*Work to be completed*
Copy every line of the data below exactly as given, except for the pictures.

*Material shown*
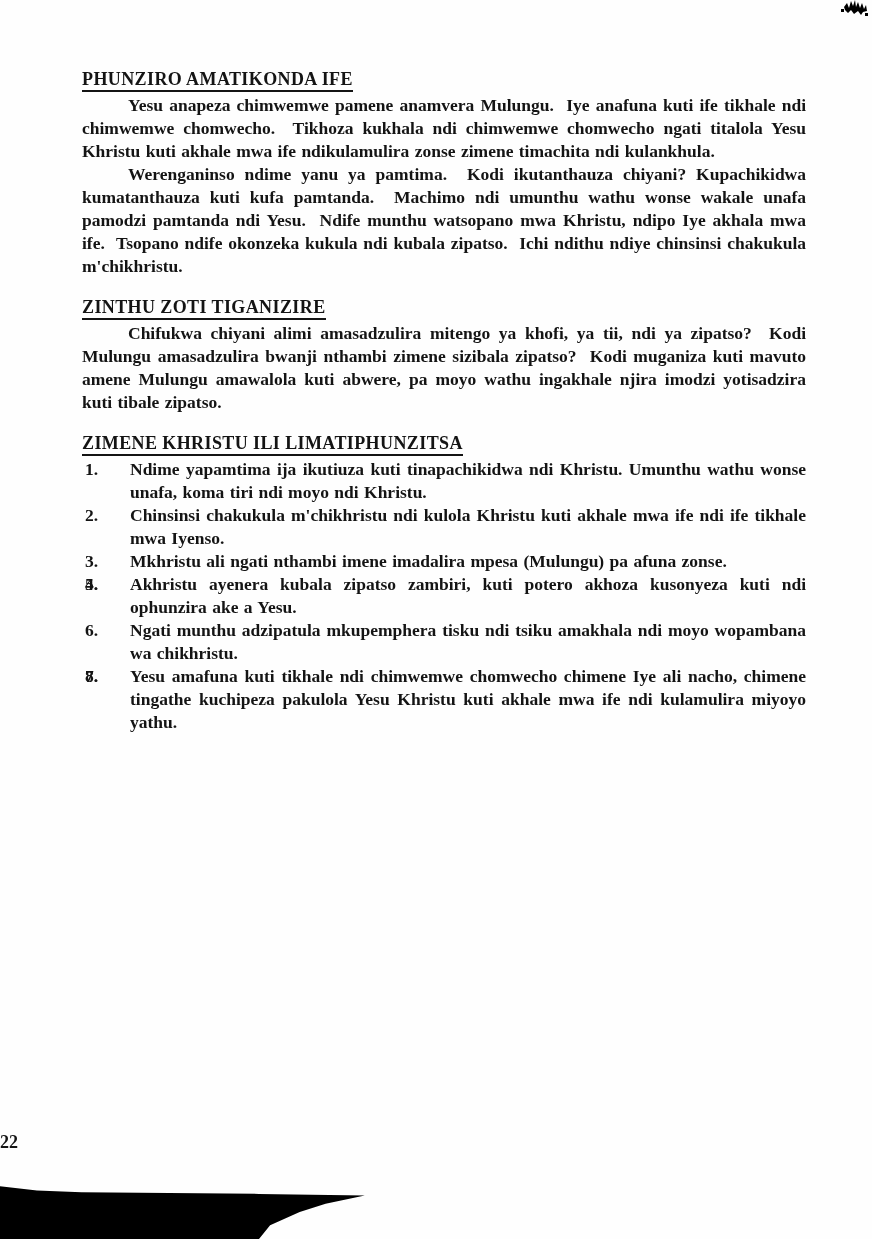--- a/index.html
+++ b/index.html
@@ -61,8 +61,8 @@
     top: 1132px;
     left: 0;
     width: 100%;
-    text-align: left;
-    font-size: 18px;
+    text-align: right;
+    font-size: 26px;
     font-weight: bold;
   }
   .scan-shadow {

*Response for this exercise*
--- a/index.html
+++ b/index.html
@@ -61,8 +61,8 @@
     top: 1132px;
     left: 0;
     width: 100%;
-    text-align: left;
-    font-size: 18px;
+    text-align: right;
+    font-size: 26px;
     font-weight: bold;
   }
   .scan-shadow {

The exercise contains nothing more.